School of Information and Communications Engineering, Xi'an Jiaotong University, Xi'an, 710049, Shaanxi, People's Republic of China.
Department of Radiology, Nanfang Hospital, Southern Medical University, Guangzhou, 510515, Guangdong, People's Republic of China.
Phys Med Biol. 2023 Sep 1;68(17). doi: 10.1088/1361-6560/acf092.
Classification of benign and malignant tumors is important for the early diagnosis of breast cancer. Over the last decade, digital breast tomosynthesis (DBT) has gradually become an effective imaging modality for breast cancer diagnosis due to its ability to generate three-dimensional (3D) visualizations. However, computer-aided diagnosis (CAD) systems based on 3D images require high computational costs and time. Furthermore, there is considerable redundant information in 3D images. Most CAD systems are designed based on 2D images, which may lose the spatial depth information of tumors. In this study, we propose a 2D/3D integrated network for the diagnosis of benign and malignant breast tumors.We introduce a correlation strategy to describe feature correlations between slices in 3D volumes, corresponding to the tissue relationship and spatial depth features of tumors. The correlation strategy can be used to extract spatial features with little computational cost. In the prediction stage, 3D spatial correlation features and 2D features are both used for classification.Experimental results demonstrate that our proposed framework achieves higher accuracy and reliability than pure 2D or 3D models. Our framework has a high area under the curve of 0.88 and accuracy of 0.82. The parameter size of the feature extractor in our framework is only 35% of that of the 3D models. In reliability evaluations, our proposed model is more reliable than pure 2D or 3D models because of its effective and nonredundant features.This study successfully combines 3D spatial correlation features and 2D features for the diagnosis of benign and malignant breast tumors in DBT. In addition to high accuracy and low computational cost, our model is more reliable and can output uncertainty value. From this point of view, the proposed method has the potential to be applied in clinic.
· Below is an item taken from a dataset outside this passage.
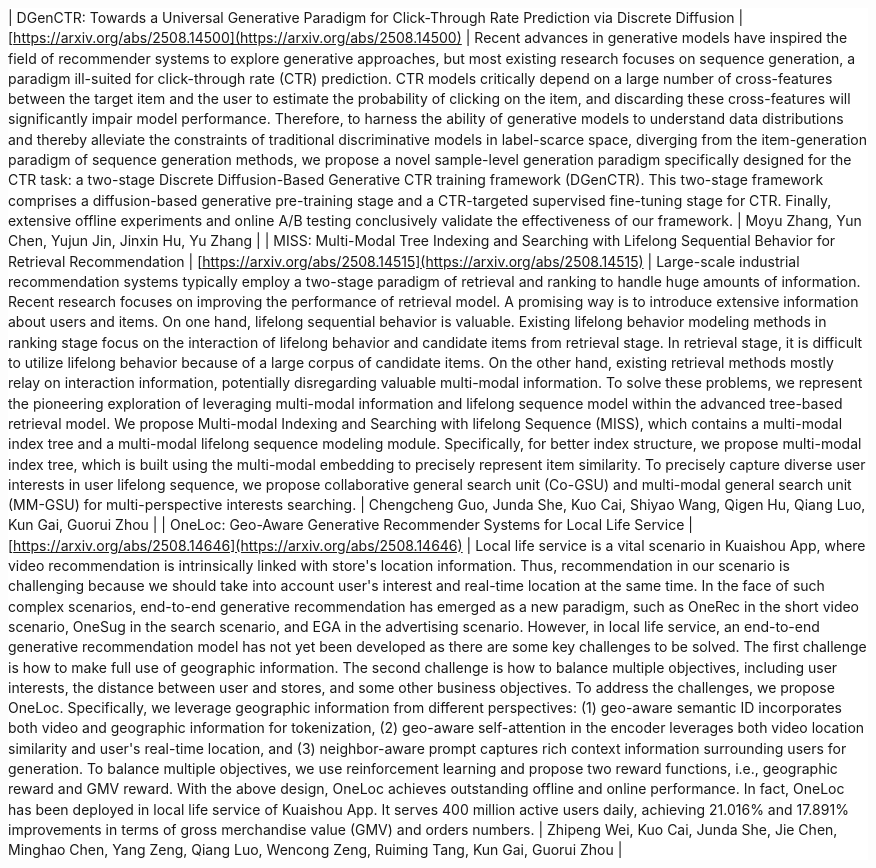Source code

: | DGenCTR: Towards a Universal Generative Paradigm for Click-Through Rate Prediction via Discrete Diffusion | [https://arxiv.org/abs/2508.14500](https://arxiv.org/abs/2508.14500) | Recent advances in generative models have inspired the field of recommender systems to explore generative approaches, but most existing research focuses on sequence generation, a paradigm ill-suited for click-through rate (CTR) prediction. CTR models critically depend on a large number of cross-features between the target item and the user to estimate the probability of clicking on the item, and discarding these cross-features will significantly impair model performance. Therefore, to harness the ability of generative models to understand data distributions and thereby alleviate the constraints of traditional discriminative models in label-scarce space, diverging from the item-generation paradigm of sequence generation methods, we propose a novel sample-level generation paradigm specifically designed for the CTR task: a two-stage Discrete Diffusion-Based Generative CTR training framework (DGenCTR). This two-stage framework comprises a diffusion-based generative pre-training stage and a CTR-targeted supervised fine-tuning stage for CTR. Finally, extensive offline experiments and online A/B testing conclusively validate the effectiveness of our framework. | Moyu Zhang, Yun Chen, Yujun Jin, Jinxin Hu, Yu Zhang |
| MISS: Multi-Modal Tree Indexing and Searching with Lifelong Sequential Behavior for Retrieval Recommendation | [https://arxiv.org/abs/2508.14515](https://arxiv.org/abs/2508.14515) | Large-scale industrial recommendation systems typically employ a two-stage paradigm of retrieval and ranking to handle huge amounts of information. Recent research focuses on improving the performance of retrieval model. A promising way is to introduce extensive information about users and items. On one hand, lifelong sequential behavior is valuable. Existing lifelong behavior modeling methods in ranking stage focus on the interaction of lifelong behavior and candidate items from retrieval stage. In retrieval stage, it is difficult to utilize lifelong behavior because of a large corpus of candidate items. On the other hand, existing retrieval methods mostly relay on interaction information, potentially disregarding valuable multi-modal information. To solve these problems, we represent the pioneering exploration of leveraging multi-modal information and lifelong sequence model within the advanced tree-based retrieval model. We propose Multi-modal Indexing and Searching with lifelong Sequence (MISS), which contains a multi-modal index tree and a multi-modal lifelong sequence modeling module. Specifically, for better index structure, we propose multi-modal index tree, which is built using the multi-modal embedding to precisely represent item similarity. To precisely capture diverse user interests in user lifelong sequence, we propose collaborative general search unit (Co-GSU) and multi-modal general search unit (MM-GSU) for multi-perspective interests searching. | Chengcheng Guo, Junda She, Kuo Cai, Shiyao Wang, Qigen Hu, Qiang Luo, Kun Gai, Guorui Zhou |
| OneLoc: Geo-Aware Generative Recommender Systems for Local Life Service | [https://arxiv.org/abs/2508.14646](https://arxiv.org/abs/2508.14646) | Local life service is a vital scenario in Kuaishou App, where video recommendation is intrinsically linked with store's location information. Thus, recommendation in our scenario is challenging because we should take into account user's interest and real-time location at the same time. In the face of such complex scenarios, end-to-end generative recommendation has emerged as a new paradigm, such as OneRec in the short video scenario, OneSug in the search scenario, and EGA in the advertising scenario. However, in local life service, an end-to-end generative recommendation model has not yet been developed as there are some key challenges to be solved. The first challenge is how to make full use of geographic information. The second challenge is how to balance multiple objectives, including user interests, the distance between user and stores, and some other business objectives. To address the challenges, we propose OneLoc. Specifically, we leverage geographic information from different perspectives: (1) geo-aware semantic ID incorporates both video and geographic information for tokenization, (2) geo-aware self-attention in the encoder leverages both video location similarity and user's real-time location, and (3) neighbor-aware prompt captures rich context information surrounding users for generation. To balance multiple objectives, we use reinforcement learning and propose two reward functions, i.e., geographic reward and GMV reward. With the above design, OneLoc achieves outstanding offline and online performance. In fact, OneLoc has been deployed in local life service of Kuaishou App. It serves 400 million active users daily, achieving 21.016% and 17.891% improvements in terms of gross merchandise value (GMV) and orders numbers. | Zhipeng Wei, Kuo Cai, Junda She, Jie Chen, Minghao Chen, Yang Zeng, Qiang Luo, Wencong Zeng, Ruiming Tang, Kun Gai, Guorui Zhou |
良性和恶性肿瘤的分类对于乳腺癌的早期诊断非常重要。在过去的十年中,数字乳腺断层合成术(DBT)由于能够生成三维(3D)可视化图像,已逐渐成为一种有效的乳腺癌诊断成像方式。然而,基于 3D 图像的计算机辅助诊断(CAD)系统需要较高的计算成本和时间。此外,3D 图像中存在大量冗余信息。大多数 CAD 系统是基于 2D 图像设计的,这可能会丢失肿瘤的空间深度信息。在本研究中,我们提出了一种用于诊断良性和恶性乳腺肿瘤的 2D/3D 集成网络。我们引入了一种相关策略来描述 3D 体积中切片之间的特征相关性,这对应于肿瘤的组织关系和空间深度特征。该相关策略可以用于以较低的计算成本提取空间特征。在预测阶段,同时使用 3D 空间相关特征和 2D 特征进行分类。实验结果表明,与纯 2D 或 3D 模型相比,我们提出的框架具有更高的准确性和可靠性。我们的框架的曲线下面积为 0.88,准确率为 0.82。我们的框架中的特征提取器的参数大小仅为 3D 模型的 35%。在可靠性评估中,由于其有效且非冗余的特征,我们提出的模型比纯 2D 或 3D 模型更可靠。本研究成功地将 3D 空间相关特征和 2D 特征结合起来,用于 DBT 中良性和恶性乳腺肿瘤的诊断。除了具有较高的准确性和较低的计算成本外,我们的模型更可靠,并且可以输出不确定性值。从这一点来看,所提出的方法具有在临床上应用的潜力。